Dessa maneira, ao utilizar esses conceitos, considera-se sua importância como referencial teórico, que proporciona aos estudos sobre a democracia participativa uma base adequada para a análise. Em segundo lugar, por serem estas referências relevantes para a compreensão da relação entre sociedade civil e Estado, sobretudo sobre o processo decisório. E, em última instância, tais referências está no fato da aproximação com o objeto em análise, no seu aspecto local, pois é aqui onde ocorre uma interação maior dos cidadãos com as instituições do Estado, tornando-se uma relevante reflexão.

A partir dos conceitos de participação, compreende-se que a atuação dos sujeitos sociais contribui para que a sociedade civil se fortaleça e se estabeleça

como um meio capaz de influenciar o processo decisório da gestão pública, não ficando somente em participações esporádicas e sem continuação de uma participação política, às vezes, até abstrata.

Vislumbra-se que a participação cidadã importa em conquistar seu lugar na esfera pública, através de mecanismos institucionais, que possibilitem cada vez mais impulsionar os sujeitos sociais a participarem, de forma ativa, de todos os processos de decisão.

Dessa maneira, no nível estadual da Paraíba ocorre abertura para a participação dos cidadãos, a partir das suas regiões. Assim, a sociedade civil é convocada a dialogar e cooperar com o Estado e suas instituições, na elaboração de propostas que beneficiem a sociedade de cada região. Por isso, a experiência do Orçamento Democrático Estadual ganha destaque na análise, pois é capaz de reunir os moradores de diversas regiões do Estado, na busca por melhorias, em vista da possibilidade diminuir as desigualdades historicamente estabelecidas.

Essas participações ativas da sociedade civil, nos processos decisórios, demonstram, cada vez mais, a necessidade de ampliar a participação cidadã, a fim de que ocorra uma representação relevante perante o Estado e este possa acolher as demandas oriundas da sociedade, bem como seja articulado um processo de fiscalização das ações desenvolvidas, buscando atenuar o mau uso dos recursos públicos, criando o habitus participativo de implementar a accountability social. Segundo Bobbio (2015), a democracia ideal é o governo do poder visível, pois seus atos devem se desenvolver em público e sob o controle da sociedade civil.
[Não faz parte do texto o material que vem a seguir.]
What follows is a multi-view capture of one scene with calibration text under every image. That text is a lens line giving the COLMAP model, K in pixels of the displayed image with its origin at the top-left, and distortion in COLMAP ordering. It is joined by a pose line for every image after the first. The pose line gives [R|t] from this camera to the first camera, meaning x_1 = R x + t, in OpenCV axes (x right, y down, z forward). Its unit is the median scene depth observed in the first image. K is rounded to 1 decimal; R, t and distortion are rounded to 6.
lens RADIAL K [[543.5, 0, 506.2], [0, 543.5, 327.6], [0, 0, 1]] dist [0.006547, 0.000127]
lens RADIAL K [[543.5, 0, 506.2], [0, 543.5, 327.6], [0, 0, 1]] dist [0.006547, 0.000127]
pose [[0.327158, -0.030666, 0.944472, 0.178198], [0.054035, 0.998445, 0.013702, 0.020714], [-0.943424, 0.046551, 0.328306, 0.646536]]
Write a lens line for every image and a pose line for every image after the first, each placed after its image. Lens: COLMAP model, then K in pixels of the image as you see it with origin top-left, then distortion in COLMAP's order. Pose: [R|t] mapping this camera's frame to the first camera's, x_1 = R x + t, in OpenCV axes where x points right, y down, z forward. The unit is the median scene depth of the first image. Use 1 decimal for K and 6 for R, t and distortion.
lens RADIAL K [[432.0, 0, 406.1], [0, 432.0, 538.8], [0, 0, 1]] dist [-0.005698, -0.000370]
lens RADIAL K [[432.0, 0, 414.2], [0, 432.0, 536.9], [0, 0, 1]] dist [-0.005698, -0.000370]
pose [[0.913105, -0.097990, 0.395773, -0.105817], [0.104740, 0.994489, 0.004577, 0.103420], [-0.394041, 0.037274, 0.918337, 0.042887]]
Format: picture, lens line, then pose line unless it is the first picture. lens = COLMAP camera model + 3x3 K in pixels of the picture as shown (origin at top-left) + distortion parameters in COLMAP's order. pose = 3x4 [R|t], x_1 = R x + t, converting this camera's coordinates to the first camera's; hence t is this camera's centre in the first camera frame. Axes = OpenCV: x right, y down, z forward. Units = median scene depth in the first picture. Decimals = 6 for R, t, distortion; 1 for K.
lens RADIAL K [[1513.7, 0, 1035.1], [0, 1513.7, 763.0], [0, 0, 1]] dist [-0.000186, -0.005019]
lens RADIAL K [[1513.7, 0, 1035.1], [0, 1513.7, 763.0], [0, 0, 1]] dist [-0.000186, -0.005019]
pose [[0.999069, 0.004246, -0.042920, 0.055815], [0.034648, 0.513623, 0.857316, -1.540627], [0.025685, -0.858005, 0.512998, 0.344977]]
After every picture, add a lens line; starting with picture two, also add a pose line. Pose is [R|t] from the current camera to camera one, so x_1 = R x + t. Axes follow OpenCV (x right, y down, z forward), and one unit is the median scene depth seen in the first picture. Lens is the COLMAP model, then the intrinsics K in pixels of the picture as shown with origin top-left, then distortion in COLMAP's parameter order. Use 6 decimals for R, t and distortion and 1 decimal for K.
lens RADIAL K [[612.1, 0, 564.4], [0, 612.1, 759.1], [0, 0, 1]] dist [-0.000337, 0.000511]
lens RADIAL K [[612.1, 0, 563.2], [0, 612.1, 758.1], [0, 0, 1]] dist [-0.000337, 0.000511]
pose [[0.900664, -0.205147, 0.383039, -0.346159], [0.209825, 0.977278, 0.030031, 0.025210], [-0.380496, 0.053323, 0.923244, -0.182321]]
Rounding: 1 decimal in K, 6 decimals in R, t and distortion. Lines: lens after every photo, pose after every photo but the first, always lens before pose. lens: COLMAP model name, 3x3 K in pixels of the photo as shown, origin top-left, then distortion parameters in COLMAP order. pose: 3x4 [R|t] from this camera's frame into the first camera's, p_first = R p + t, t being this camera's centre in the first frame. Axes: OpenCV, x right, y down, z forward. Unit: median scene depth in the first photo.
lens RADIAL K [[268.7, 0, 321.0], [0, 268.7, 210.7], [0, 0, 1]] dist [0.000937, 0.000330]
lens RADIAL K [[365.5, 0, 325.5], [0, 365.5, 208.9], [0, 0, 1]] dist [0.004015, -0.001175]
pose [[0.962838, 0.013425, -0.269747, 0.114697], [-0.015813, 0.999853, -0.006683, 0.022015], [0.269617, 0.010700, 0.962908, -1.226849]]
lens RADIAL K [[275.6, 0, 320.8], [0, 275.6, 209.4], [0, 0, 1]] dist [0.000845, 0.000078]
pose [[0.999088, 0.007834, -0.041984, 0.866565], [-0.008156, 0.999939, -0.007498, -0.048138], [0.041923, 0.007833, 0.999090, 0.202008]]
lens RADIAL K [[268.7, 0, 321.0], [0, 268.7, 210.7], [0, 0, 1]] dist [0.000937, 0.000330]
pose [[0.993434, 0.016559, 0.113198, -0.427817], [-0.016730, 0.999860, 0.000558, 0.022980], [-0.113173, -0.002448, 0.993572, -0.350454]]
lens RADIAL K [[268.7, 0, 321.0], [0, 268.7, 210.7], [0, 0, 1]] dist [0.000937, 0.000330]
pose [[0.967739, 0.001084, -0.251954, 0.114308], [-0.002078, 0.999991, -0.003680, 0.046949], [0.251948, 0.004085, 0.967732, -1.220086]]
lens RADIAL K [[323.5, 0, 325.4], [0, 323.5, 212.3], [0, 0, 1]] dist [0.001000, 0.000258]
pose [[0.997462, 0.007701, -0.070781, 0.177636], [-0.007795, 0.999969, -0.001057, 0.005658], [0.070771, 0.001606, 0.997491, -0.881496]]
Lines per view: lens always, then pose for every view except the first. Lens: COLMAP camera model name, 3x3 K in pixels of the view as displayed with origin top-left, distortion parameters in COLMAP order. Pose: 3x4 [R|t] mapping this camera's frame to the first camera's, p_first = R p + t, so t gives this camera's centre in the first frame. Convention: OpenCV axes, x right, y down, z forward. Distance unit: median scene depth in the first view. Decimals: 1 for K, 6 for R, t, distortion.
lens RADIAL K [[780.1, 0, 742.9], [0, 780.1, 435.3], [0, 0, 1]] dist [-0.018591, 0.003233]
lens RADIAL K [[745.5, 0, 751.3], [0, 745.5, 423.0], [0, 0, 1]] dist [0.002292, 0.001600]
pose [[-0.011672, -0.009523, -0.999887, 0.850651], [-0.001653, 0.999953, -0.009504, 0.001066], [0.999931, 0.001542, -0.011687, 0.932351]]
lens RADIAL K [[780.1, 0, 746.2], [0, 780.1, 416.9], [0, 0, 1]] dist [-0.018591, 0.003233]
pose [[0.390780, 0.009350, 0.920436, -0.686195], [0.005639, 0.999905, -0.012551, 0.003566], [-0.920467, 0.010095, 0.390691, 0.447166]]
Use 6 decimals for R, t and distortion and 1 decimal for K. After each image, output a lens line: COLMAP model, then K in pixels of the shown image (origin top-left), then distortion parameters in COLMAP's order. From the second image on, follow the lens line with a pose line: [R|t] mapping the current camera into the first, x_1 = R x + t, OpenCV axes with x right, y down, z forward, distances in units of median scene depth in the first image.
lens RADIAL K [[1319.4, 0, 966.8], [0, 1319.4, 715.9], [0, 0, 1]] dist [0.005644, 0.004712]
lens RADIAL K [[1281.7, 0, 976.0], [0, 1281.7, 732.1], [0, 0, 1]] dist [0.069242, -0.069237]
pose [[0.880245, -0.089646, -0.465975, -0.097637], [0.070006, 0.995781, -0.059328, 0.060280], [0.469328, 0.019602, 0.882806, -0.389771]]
Sendo assim, o espaço público é elaborado e transformado pela ação da sociedade civil, que visa obter do Estado a atenção para os problemas que carecem de soluções, nas diversas regiões. É neste ambiente que a sociedade civil e o Estado se encontram para debater as dificuldades e, por consequência, encontrar as soluções. Por isso, nesta arena devem ser criados mecanismos institucionais que viabilizem a participação efetiva da sociedade civil.

Esse processo de descentralização, não ocorre de forma fácil, mas só existe devido à capacidade de dialogo que a sociedade civil desenvolveu na defesa de suas posições, contrariando a quase total dominação do Estado, sobretudo no que diz respeito às questões orçamentárias, necessitando avançar, para que a decisão ocorra nos espaços públicos, não ficando restrita a simples deliberação.